The basic step to financial planning is to have financial goals. You cannot plan for something which does not exist. Your first goal should be an emergency fund then you can plan further. List down your goals under the heads short-term, mid-term and long-term goals. Make investments according to these heads.

  1. Invest in mutual funds

Now that you are earning and wish to create wealth, mutual funds are your go-to instruments. They are considered to be the most rewarding instruments for investing in the stock market. Base your investments on your goals head: short to mid-term, long-term and fixed return funds.

  1. Get yourself insured

The priority of this step depends on your status. If you are independent, you can delay this but if you have dependents, you must get yourself insured. Given how unpredictable life is, you must secure the future of ones relying on you.

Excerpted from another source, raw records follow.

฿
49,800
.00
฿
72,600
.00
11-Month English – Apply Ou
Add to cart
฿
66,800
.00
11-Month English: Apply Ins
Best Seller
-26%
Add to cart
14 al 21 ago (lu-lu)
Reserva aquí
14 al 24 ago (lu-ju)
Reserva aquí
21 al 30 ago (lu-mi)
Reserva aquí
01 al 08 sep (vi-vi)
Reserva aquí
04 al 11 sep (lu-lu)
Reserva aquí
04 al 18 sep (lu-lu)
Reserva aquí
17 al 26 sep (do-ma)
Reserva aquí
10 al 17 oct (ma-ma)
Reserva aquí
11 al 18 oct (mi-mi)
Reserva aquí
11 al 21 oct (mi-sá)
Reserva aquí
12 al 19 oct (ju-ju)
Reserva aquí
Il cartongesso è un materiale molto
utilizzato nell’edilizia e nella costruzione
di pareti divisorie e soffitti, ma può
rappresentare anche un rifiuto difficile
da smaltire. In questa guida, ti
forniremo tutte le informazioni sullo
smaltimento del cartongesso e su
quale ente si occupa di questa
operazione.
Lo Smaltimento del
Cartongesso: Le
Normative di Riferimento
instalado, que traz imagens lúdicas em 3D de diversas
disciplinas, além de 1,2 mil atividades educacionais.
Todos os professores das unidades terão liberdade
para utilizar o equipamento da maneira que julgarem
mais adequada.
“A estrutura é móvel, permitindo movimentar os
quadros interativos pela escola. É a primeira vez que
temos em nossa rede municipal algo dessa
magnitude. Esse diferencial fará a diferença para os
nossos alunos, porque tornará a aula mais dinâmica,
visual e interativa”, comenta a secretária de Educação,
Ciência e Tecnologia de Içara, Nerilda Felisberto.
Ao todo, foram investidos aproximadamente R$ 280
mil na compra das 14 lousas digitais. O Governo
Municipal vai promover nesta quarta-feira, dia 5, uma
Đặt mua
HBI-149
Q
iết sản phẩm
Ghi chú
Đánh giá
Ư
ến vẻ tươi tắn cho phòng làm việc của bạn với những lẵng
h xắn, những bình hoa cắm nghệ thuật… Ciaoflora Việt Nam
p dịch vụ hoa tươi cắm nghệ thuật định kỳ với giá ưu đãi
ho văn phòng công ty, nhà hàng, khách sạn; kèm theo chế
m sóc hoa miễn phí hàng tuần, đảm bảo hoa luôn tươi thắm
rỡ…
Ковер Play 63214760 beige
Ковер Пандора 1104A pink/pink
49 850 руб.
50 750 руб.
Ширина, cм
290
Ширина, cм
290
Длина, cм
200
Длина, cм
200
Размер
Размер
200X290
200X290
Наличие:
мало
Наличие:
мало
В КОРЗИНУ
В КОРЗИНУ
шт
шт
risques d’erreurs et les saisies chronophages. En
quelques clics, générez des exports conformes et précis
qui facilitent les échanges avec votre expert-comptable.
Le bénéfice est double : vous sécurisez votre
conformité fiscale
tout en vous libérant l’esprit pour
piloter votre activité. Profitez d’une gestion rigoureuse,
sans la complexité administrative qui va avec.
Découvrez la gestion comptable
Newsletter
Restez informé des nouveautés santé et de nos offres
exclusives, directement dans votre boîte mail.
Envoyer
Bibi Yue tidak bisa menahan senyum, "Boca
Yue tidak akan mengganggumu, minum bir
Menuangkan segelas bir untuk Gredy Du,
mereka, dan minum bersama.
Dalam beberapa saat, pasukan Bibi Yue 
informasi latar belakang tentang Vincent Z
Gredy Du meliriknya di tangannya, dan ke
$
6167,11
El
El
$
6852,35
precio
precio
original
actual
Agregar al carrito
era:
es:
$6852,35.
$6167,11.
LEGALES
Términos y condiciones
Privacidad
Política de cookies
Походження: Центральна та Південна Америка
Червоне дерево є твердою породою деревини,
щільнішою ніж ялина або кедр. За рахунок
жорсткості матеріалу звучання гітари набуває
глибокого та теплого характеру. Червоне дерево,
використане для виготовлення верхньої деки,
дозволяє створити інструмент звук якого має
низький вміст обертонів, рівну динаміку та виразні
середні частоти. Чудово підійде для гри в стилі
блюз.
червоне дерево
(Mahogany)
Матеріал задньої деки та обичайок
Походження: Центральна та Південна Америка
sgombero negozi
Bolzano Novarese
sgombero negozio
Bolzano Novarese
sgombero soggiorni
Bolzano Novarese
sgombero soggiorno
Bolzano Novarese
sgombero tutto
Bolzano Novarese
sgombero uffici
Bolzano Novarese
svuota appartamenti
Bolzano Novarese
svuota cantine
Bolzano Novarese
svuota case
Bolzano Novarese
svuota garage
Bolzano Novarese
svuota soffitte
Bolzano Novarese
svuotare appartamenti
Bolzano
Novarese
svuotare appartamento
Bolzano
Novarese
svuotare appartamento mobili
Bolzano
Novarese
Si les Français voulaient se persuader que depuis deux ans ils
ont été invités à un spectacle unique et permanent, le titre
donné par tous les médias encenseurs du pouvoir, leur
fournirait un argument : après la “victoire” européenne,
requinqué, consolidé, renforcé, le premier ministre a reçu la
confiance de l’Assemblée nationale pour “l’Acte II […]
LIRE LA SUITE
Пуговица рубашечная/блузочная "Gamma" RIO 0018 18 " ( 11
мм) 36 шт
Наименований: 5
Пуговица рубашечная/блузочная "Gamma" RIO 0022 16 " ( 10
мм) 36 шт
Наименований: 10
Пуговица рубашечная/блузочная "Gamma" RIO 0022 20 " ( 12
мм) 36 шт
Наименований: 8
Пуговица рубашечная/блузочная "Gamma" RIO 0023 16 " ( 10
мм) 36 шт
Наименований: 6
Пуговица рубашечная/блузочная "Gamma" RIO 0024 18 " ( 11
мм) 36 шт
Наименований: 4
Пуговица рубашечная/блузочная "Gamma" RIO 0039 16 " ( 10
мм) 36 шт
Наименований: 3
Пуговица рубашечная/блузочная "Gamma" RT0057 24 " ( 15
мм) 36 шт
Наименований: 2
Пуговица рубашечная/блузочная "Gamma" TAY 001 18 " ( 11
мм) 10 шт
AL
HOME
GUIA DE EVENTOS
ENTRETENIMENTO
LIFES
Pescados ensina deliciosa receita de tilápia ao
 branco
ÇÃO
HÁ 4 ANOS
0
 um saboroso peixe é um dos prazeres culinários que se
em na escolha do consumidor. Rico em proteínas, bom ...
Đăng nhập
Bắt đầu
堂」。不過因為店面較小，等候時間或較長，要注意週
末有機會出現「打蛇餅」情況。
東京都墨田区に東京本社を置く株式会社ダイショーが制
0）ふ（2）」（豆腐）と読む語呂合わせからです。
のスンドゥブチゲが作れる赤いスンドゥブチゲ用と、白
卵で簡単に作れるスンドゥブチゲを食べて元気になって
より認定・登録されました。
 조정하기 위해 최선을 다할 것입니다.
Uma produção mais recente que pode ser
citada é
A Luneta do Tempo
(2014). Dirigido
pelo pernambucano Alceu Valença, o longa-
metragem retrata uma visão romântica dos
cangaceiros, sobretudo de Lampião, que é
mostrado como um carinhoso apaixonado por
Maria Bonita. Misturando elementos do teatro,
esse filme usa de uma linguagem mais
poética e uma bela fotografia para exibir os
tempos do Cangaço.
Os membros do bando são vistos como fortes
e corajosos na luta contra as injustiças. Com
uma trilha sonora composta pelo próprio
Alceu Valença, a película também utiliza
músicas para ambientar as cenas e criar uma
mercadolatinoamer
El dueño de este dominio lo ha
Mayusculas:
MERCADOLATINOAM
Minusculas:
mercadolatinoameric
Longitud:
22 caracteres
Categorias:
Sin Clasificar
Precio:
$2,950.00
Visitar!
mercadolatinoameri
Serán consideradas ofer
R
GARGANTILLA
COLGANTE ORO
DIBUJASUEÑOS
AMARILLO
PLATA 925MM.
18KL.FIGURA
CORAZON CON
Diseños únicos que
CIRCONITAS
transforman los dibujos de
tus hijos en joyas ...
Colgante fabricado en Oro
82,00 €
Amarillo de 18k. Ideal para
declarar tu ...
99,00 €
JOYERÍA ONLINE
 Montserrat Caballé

Go for both life and health insurance. Healthcare these days is quite expensive and can eat up all your savings if the day comes.

  1. Be a smart investor

Now that you know what your financial goals are, invest smartly. Align your financial goals with your life goals and invest in a mixed portfolio taking care of your needs based on the tenure of investment. Make sure you save for your retirement under the long-term goals, a house can be considered under short-mid-term goals etc. equity funds are best for long-term as they will deliver returns that are quite high and inflation-beating. For short term goals, go for debt-funds or FDs.

  1. Review your portfolio, periodically

All said and done, do not forget reviewing your portfolio periodically. Monitoring your investments is quite important. This will let you know which way your investments are moving and if there is a need for any change.